I think whichever future pandas version were to remove arrays for set_index would receive massive pushback - it is one of the most intuitive parts of the API, and just works.

Also, index is an axis, so not least from the point of consistency, I'd say that set_axis should actually have the same capabilities as set_index (with the only difference being an axis-switch). It would be confusing (i.e. opposite of intuitive) to remember which of those extremely similar methods does what, if option 4 were pursued.

toobaz commented 4 years ago

I think whichever future pandas version were to remove arrays for set_index would receive massive pushback - it is one of the most intuitive parts of the API, and just works.

It's trivial to replace with set_axis, which also just works. The difference (again, if I remember correctly) is just that you cannot mix labels and arrays, but I really don't expect this to be a frequent use case.

In any case, I've never seen set_axis used with arrays in real code. I won't say it never happens, but I definitely think it is a marginal use case.

Also, index is an axis, so not least from the point of consistency, I'd say that set_axis should actually have the same capabilities as set_index (with the only difference being an axis-switch).

"consistency" is not to have duplicated methods with different names. The day that set_axis was really just a subset of set_index, we would probably just deprecate it entirely ;-)

What is definitely not consistent is that we have set_index but not set_columns. Not a huge problem, but another reason why we maybe don't want to sponsor set_index over set_axis.

h-vetinari commented 4 years ago

@toobaz, you're still mixing up a few things (or maybe I need to write more clearly...? or you mistyped...?)

In any case, I've never seen set_axis used with arrays in real code. I won't say it never happens, but I definitely think it is a marginal use case.

The point is using arrays with set_INDEX, and keeping that use, which is certainly not marginal. Not least because it is, by a country mile, the first thing people turn to to set the index (which is very reasonable with an array of the same lengths as the Series/DF).

It's trivial to replace with set_axis, which also just works.
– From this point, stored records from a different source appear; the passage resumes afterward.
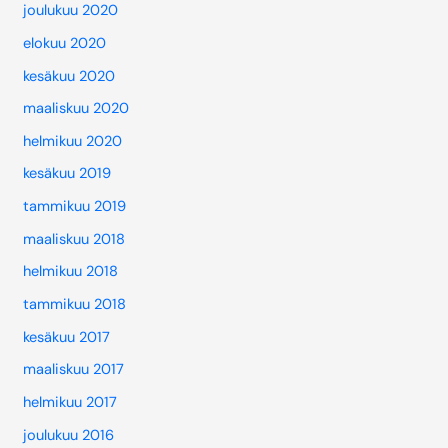
joulukuu 2020
elokuu 2020
kesäkuu 2020
maaliskuu 2020
helmikuu 2020
kesäkuu 2019
tammikuu 2019
maaliskuu 2018
helmikuu 2018
tammikuu 2018
kesäkuu 2017
maaliskuu 2017
helmikuu 2017
joulukuu 2016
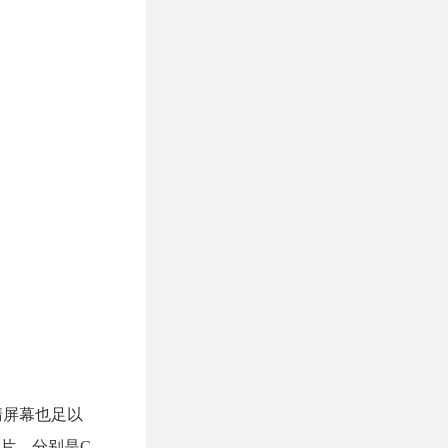
清屏幕也足以
芯片，分别是C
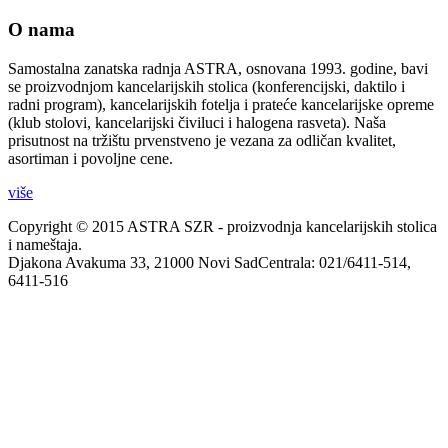
O nama
Samostalna zanatska radnja ASTRA, osnovana 1993. godine, bavi
se proizvodnjom kancelarijskih stolica (konferencijski, daktilo i
radni program), kancelarijskih fotelja i prateće kancelarijske opreme
(klub stolovi, kancelarijski čiviluci i halogena rasveta). Naša
prisutnost na tržištu prvenstveno je vezana za odličan kvalitet,
asortiman i povoljne cene.
više
Copyright © 2015 ASTRA SZR - proizvodnja kancelarijskih stolica
i nameštaja.
Djakona Avakuma 33, 21000 Novi SadCentrala: 021/6411-514,
6411-516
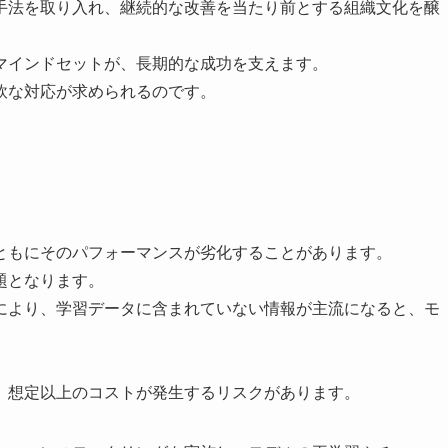
手法を取り入れ、継続的な改善を当たり前とする組織文化を醸
マインドセットが、長期的な成功を支えます。
軟な対応が求められるのです。
ともにそのパフォーマンスが劣化することがあります。
題となります。
により、学習データに含まれていない情報が主流になると、モ
。
、想定以上のコストが発生するリスクがあります。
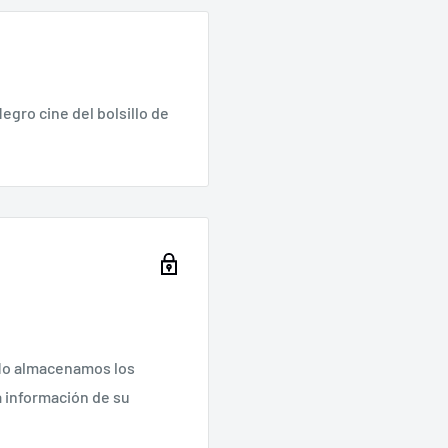
gro cine del bolsillo de
 No almacenamos los
a información de su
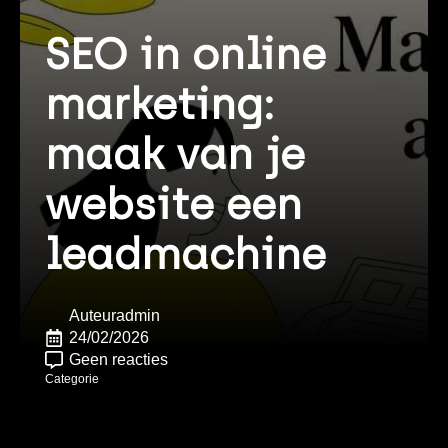
SEO in online
marketing:
maak van je
website een
leadmachine
Auteur
admin
24/02/2026
Geen reacties
Categorie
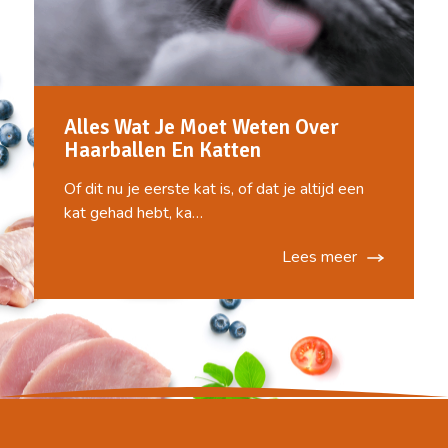
Alles Wat Je Moet Weten Over
Haarballen En Katten
Of dit nu je eerste kat is, of dat je altijd een
kat gehad hebt, ka…
Lees meer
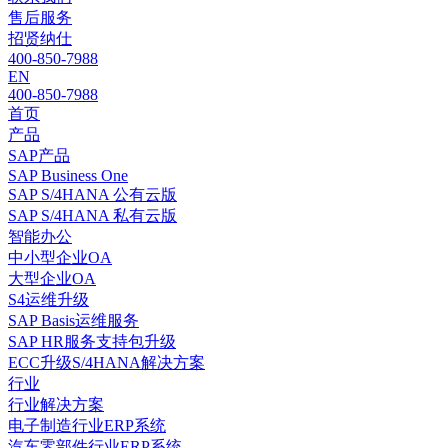
售后服务
招贤纳仕
400-850-7988
EN
400-850-7988
首页
产品
SAP产品
SAP Business One
SAP S/4HANA 公有云版
SAP S/4HANA 私有云版
智能办公
中小型企业OA
大型企业OA
S4运维升级
SAP Basis运维服务
SAP HR服务支持包升级
ECC升级S/4HANA解决方案
行业
行业解决方案
电子制造行业ERP系统
汽车零部件行业ERP系统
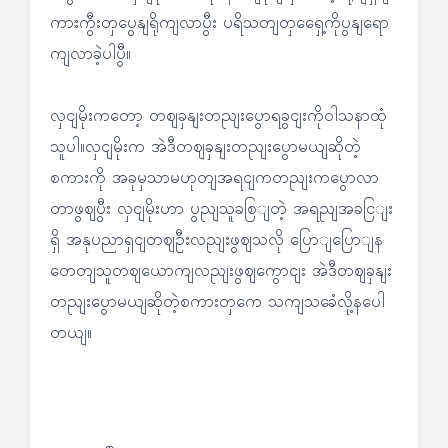
ကားကွီးတှပွေနျရိုကျလာပွီး ပရိသတျတှရှေေ့ကိုပွနျရော
ကျလာခဲ့ပါပွီ။
လှငျမိုးကတော့ တဈခှနျးတညျးပွောရခွငျးကိုဝါသနာထုံ
သူပါ။လှငျမိုးက အဲဒီတဈခှနျးတညျးပွောမယျဆိုတဲ့
စကားကို အခုမှသာမဟုတျအရငျကတညျးကပွောလာ
တာဖွဈပွီး လှငျမိုးဟာ ပွညျသူခစြျတဲ့ အရညျအခငြျး
ရှိ အနုပညာရှငျတဈဦးလညျးဖွဈသလို ပြောျပြောျန
တေတျသူတဈယောကျလညျးဖွဈကွောငျး အဲဒီတဈခှနျး
တညျးပွောမယျဆိုတဲ့စကားတှကေ သကျသခေံလို့နပေါ
တယျ။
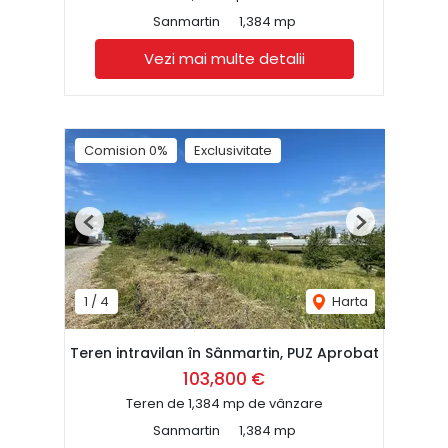
Sanmartin
1,384 mp
Vezi mai multe detalii
Comision 0%
Exclusivitate
Previous
Next
1
/
4
Harta
Teren intravilan în Sânmartin, PUZ Aprobat
103,800 €
Teren de 1,384 mp de vânzare
Sanmartin
1,384 mp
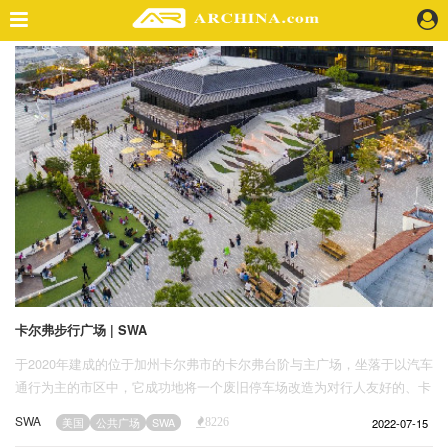
精选案例
建 筑
景 观
室 内
视 频
头条资讯
业 界
机 构
人 物
卡尔弗步行广场 | SWA
地 产
于2020年建成的位于加州卡尔弗市的卡尔弗台阶与主广场，坐落于以汽车
快速搜索
通行为主的市区中，它成功地将一个废旧停车场改造为对行人友好的、卡
尔弗市的新城市中心。
SWA
2022-07-15
美国
公共广场
SWA
8226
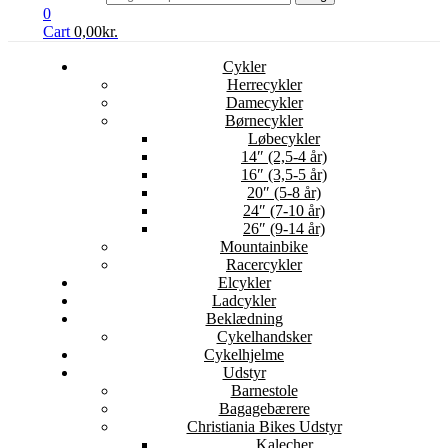
0
Cart
0,00
kr.
Cykler
Herrecykler
Damecykler
Børnecykler
Løbecykler
14″ (2,5-4 år)
16″ (3,5-5 år)
20″ (5-8 år)
24″ (7-10 år)
26″ (9-14 år)
Mountainbike
Racercykler
Elcykler
Ladcykler
Beklædning
Cykelhandsker
Cykelhjelme
Udstyr
Barnestole
Bagagebærere
Christiania Bikes Udstyr
Kalecher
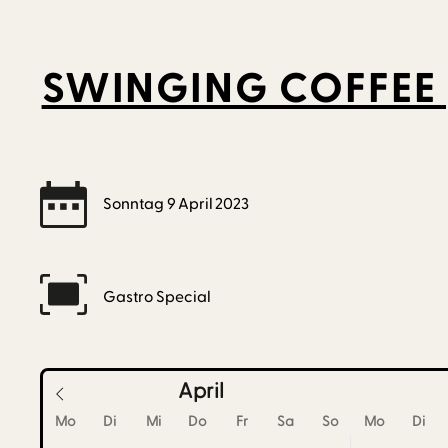
SWINGING COFFEE 
Sonntag
9
April
2023
Gastro Special
April
Mo
Di
Mi
Do
Fr
Sa
So
Mo
Di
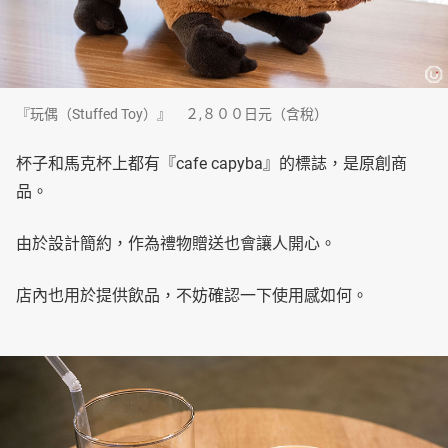
『玩偶（Stuffed Toy）』 ２,８００日元（含稅）
杯子和馬克杯上都有『cafe capyba』的標誌，是原創商
品。
由於設計簡約，作為禮物贈送也會讓人開心。
店內也用於提供飲品，不妨確認一下使用感如何。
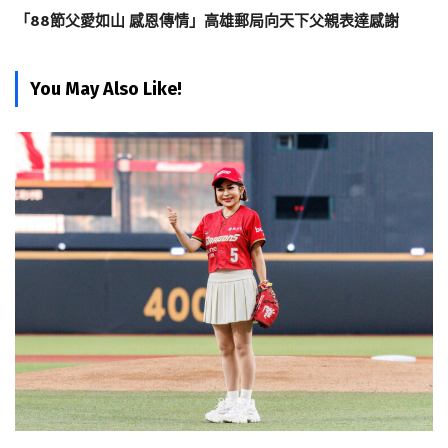
「88節父愛如山 感恩傳情」高雄郵局向天下父親表達感謝
You May Also Like!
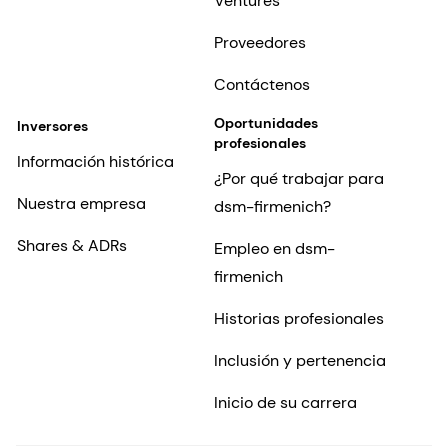
Ventures
Proveedores
Contáctenos
Oportunidades
Inversores
profesionales
Información histórica
¿Por qué trabajar para
Nuestra empresa
dsm-firmenich?
Shares & ADRs
Empleo en dsm-
firmenich
Historias profesionales
Inclusión y pertenencia
Inicio de su carrera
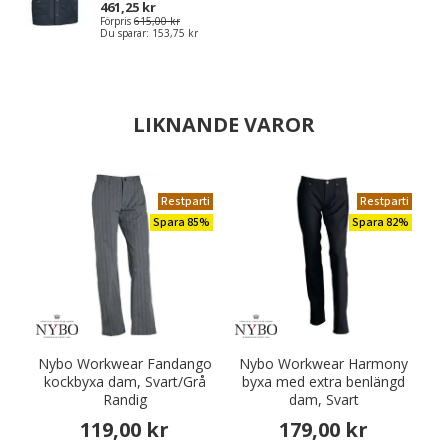
461,25 kr
Förpris
615,00 kr
Du sparar:
153,75 kr
LIKNANDE VAROR
Restparti
Restparti
Spara 85%
Spara 82%
Nybo Workwear Fandango
Nybo Workwear Harmony
kockbyxa dam, Svart/Grå
byxa med extra benlängd
Randig
dam, Svart
119,00 kr
179,00 kr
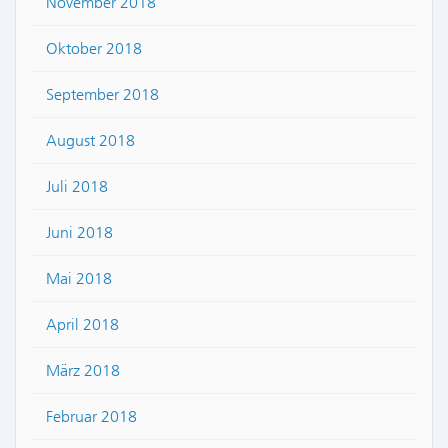
November 2018
Oktober 2018
September 2018
August 2018
Juli 2018
Juni 2018
Mai 2018
April 2018
März 2018
Februar 2018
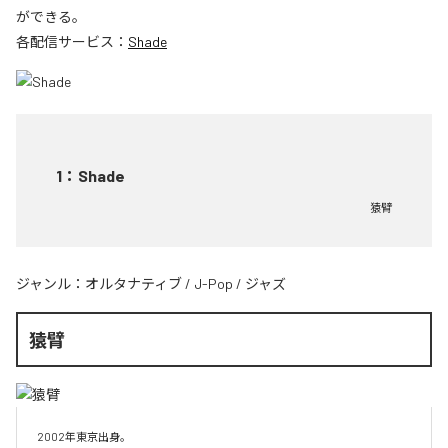
ができる。
各配信サービス：
Shade
1
：
Shade
猿臂
ジャンル：
オルタナティブ
/
J-Pop
/
ジャズ
猿臂
2002年東京出身。
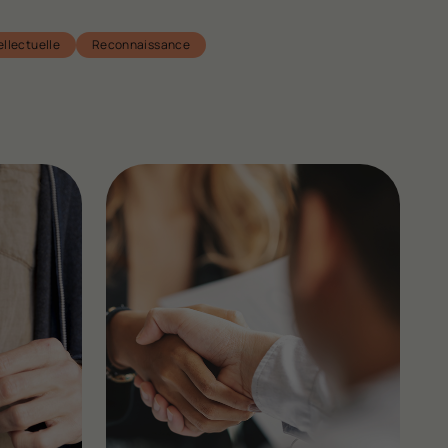
ellectuelle
Reconnaissance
The difference (again, if I remember correctly) is just that you cannot mix labels and arrays, but I really don't expect this to be a frequent use case.

Trivial, but harmful, because it would be removing the most obvious method for the job (sacrificing this usability should require something that's demonstrably better- and I'd challenge that option 4 satisfies that).

Mixing column labels and arrays might actually be a marginal use case, but it's been documented since before v0.12, so I'll reserve judgement. It would be much less impact to deprecate this aspect only, but that does not solve the ambiguity of list_of_scalar.

"consistency" is not to have duplicated methods with different names. The day that set_axis was really just a subset of set_index, we would probably just deprecate it entirely ;-)

It would be a superset (as in, encompassing both set_index and a putative set_columns, and could just be a switch between those). Although set_axis would be the first of those three that I'd get rid of, if necessary, I think that setting an index/column/axis are all eminently obvious and useful operations, that deserve their own method. And since they perform the exact same task, they should also have the same interface (as far as reasonably possible; i.e. no column keys for Series).

What is definitely not consistent is that we have set_index but not set_columns.

I'd argue (both above and in the OP), that this method should be added.


TLDR: An argument for option 4 would have to demonstrate a much greater user benefit for removing such fundamental functionality as using arrays in set_index. So far, the only reason given was the (IMO much weaker argument) that list_of_scalars is ambiguous, which could be solved with much less impact by deprecating list_of_scalars_as_array (i.e. option 3).